The proposition of law relating to immunity differs quite a bit in English common law and Indian law. A lot of English cases granted immunity to judges where they were negligent in their actions. On the contrary, the Indian judiciary does not accord immunity to a negligent judge acting with even bona fide intentions. This, however, seems to be more logical since a judgment might restrict the movement of a person for any reasonable cause as happened in many of the above-mentioned cases. Therefore, a judge should be made liable for his actions if he acts negligently or without following the principles of natural justice.
As regards the certainty of liability of judicial and quasi-judicial authorities in India, the same depends on the facts of each case and no strait-jacket rule can be applied. However, it can surely be ascertained that the liability will not be given to judges in the following cases:
- Where the judge acts illegally or beyond his jurisdiction.
- Where the judge acts with mala fide intentions.
- Where the judge acts negligently.
Specifically, in criminal cases, an action can be taken only after the consultation of the Chief Justice of India.
Immunity to judicial and quasi-judicial authorities is important to save such authorities from getting alleged by people against whom a judicial pronouncement has been made. Lord Coke can be credited for inventing this doctrine which has been of immense contribution to the judiciary. However, absolute immunity has not been granted to prevent abuse of such benefitting law. With the evolution of time, the laws have been put to scrutiny and been more refined than previously.
In India, the Judges (Protection) Act, 1985 provides immunities to authorities that are discharging judicial functions. It covers both judicial and quasi-judicial authorities. This is important since there are many other authorities such as commissions, tribunals, boards, etc. which are entrusted under different statutes to discharge judicial functions.

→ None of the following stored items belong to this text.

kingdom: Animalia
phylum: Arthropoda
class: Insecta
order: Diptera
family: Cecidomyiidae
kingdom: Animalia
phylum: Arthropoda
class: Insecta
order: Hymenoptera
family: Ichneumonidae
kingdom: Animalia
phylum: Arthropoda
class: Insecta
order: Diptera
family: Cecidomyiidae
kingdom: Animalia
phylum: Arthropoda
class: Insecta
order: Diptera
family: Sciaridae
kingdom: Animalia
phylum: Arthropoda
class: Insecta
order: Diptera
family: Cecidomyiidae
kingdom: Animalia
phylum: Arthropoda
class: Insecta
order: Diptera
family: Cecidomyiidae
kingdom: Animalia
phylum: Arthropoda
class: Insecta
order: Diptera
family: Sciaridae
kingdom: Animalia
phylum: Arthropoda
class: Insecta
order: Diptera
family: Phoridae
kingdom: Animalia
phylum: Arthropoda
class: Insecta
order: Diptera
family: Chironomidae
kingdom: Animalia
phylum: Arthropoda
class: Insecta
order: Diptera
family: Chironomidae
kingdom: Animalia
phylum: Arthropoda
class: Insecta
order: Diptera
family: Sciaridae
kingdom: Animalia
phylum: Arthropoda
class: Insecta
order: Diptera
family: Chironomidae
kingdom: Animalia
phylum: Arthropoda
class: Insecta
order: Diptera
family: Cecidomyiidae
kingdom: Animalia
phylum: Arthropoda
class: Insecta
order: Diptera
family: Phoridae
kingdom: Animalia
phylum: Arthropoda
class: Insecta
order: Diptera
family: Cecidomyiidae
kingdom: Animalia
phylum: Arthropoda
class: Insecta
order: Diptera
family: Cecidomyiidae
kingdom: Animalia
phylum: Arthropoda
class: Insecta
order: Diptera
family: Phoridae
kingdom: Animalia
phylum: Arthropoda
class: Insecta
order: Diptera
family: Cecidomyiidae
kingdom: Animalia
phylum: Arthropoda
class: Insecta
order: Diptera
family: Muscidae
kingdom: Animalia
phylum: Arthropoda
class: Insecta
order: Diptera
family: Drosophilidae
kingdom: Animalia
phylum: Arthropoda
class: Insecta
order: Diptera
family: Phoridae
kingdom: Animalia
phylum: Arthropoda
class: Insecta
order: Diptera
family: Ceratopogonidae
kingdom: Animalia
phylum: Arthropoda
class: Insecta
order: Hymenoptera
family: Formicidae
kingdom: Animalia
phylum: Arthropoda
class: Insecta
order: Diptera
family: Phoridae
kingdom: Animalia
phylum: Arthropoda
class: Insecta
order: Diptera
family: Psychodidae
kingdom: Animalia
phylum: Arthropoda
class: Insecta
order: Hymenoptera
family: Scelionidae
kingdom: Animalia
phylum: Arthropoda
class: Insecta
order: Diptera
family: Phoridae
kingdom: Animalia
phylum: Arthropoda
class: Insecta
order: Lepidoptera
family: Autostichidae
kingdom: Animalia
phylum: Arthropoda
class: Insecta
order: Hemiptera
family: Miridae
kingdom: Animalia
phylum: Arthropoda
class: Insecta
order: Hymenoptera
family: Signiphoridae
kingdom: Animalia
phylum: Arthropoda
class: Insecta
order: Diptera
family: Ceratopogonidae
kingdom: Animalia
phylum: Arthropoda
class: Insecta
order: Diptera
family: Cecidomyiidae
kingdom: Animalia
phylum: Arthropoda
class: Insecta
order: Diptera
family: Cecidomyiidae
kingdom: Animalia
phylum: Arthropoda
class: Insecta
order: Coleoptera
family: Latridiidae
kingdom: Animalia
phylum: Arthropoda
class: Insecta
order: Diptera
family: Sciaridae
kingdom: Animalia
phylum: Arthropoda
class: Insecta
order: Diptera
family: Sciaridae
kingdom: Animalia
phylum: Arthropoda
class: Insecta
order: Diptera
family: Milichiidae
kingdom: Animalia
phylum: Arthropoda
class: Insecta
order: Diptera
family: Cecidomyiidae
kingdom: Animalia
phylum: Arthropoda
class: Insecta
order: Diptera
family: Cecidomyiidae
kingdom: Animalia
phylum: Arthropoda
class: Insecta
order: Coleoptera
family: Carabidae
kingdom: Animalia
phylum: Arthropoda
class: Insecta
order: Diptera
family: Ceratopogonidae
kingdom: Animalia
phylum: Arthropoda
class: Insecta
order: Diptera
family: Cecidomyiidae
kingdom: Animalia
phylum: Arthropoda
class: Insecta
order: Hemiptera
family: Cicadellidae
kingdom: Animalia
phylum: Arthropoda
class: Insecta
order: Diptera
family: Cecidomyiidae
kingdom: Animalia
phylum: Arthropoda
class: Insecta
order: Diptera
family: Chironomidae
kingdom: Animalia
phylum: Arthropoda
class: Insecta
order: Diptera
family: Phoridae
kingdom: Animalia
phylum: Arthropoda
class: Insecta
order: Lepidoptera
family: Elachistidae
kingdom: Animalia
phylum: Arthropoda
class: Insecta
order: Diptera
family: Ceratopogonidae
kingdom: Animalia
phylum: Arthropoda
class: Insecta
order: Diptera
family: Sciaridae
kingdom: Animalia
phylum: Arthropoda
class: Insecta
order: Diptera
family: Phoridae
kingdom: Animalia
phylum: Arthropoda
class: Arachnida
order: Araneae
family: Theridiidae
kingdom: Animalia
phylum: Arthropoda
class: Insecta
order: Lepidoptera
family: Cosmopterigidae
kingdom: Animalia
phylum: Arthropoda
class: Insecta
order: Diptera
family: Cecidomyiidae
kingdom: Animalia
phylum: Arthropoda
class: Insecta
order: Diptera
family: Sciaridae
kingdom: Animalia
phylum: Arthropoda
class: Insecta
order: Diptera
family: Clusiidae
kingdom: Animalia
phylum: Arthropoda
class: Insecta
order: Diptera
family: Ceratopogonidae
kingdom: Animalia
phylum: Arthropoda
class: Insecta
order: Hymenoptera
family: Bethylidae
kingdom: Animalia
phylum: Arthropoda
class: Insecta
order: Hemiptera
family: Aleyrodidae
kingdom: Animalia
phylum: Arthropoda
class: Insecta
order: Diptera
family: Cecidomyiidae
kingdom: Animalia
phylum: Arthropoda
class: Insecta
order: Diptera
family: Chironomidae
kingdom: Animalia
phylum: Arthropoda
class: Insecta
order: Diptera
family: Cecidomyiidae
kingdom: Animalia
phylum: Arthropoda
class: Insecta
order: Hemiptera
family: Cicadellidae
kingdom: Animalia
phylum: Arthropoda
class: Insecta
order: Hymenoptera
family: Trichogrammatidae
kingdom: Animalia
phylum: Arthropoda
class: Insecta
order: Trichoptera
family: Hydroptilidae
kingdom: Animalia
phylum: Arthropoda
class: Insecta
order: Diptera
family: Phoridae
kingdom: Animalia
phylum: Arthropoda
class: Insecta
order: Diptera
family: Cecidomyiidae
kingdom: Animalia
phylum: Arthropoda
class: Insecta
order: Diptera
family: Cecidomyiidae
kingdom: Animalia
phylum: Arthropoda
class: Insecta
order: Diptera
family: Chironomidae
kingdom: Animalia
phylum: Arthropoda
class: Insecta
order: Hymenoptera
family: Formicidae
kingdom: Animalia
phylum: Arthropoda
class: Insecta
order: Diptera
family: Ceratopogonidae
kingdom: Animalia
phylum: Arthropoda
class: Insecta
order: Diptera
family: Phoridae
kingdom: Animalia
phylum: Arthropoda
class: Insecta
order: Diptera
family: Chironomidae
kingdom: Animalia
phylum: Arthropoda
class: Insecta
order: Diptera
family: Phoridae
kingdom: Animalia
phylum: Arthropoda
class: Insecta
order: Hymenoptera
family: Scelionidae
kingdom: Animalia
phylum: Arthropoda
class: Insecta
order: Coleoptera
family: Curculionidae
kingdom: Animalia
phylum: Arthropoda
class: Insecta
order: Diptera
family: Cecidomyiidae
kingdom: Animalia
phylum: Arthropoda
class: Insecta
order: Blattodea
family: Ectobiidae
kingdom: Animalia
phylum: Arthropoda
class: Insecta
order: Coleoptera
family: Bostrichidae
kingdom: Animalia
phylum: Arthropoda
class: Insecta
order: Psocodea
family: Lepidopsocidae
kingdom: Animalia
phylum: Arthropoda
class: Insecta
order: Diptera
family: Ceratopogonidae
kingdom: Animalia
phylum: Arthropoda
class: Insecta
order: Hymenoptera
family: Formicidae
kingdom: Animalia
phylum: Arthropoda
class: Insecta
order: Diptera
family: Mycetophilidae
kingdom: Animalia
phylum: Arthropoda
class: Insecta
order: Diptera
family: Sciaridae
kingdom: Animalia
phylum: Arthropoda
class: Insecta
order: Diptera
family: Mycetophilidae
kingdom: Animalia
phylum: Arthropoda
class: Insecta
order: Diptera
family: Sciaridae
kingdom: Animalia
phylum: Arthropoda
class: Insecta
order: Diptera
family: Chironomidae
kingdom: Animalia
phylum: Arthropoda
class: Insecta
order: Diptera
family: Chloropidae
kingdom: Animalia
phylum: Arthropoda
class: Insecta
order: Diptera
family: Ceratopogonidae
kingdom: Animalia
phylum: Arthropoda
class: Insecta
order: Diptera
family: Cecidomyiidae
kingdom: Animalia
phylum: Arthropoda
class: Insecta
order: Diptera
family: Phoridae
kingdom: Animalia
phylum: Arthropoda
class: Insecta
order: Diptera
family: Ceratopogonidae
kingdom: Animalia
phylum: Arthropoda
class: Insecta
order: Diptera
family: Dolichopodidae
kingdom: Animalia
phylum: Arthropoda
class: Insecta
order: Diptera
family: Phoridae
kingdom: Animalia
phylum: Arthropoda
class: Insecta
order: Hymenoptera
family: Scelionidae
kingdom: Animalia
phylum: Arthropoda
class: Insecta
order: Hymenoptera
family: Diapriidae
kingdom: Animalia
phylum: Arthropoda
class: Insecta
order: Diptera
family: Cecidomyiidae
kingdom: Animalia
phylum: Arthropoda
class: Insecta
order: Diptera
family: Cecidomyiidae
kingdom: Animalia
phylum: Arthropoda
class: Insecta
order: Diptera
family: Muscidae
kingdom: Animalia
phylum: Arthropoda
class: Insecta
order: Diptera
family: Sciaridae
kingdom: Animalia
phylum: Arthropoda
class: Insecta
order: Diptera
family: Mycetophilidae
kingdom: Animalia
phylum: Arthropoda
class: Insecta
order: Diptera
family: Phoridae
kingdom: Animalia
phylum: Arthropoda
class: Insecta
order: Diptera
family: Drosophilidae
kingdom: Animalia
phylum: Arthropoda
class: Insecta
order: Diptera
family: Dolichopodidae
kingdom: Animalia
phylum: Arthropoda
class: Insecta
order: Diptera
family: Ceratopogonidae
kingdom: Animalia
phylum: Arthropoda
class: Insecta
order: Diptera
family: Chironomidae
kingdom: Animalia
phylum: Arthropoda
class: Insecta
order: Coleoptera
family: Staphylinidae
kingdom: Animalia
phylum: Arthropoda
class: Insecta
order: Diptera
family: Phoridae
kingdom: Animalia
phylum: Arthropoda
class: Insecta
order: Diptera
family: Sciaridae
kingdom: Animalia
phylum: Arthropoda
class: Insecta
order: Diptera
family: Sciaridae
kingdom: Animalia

In the Indian context, the benefit of immunity is given with much prudence and care. The judges, who are acting with mala fide intentions or negligently or beyond their jurisdiction, are not given this blanket protection, rather they are held liable for their actions.
To conclude, it can be inferred that immunity to authorities performing judicial functions is a good step that can help them to freely give a just judgment without any fear. However, it must also be remembered that such a judgment should be made with bona fide intentions and in accordance with the provisions of the law.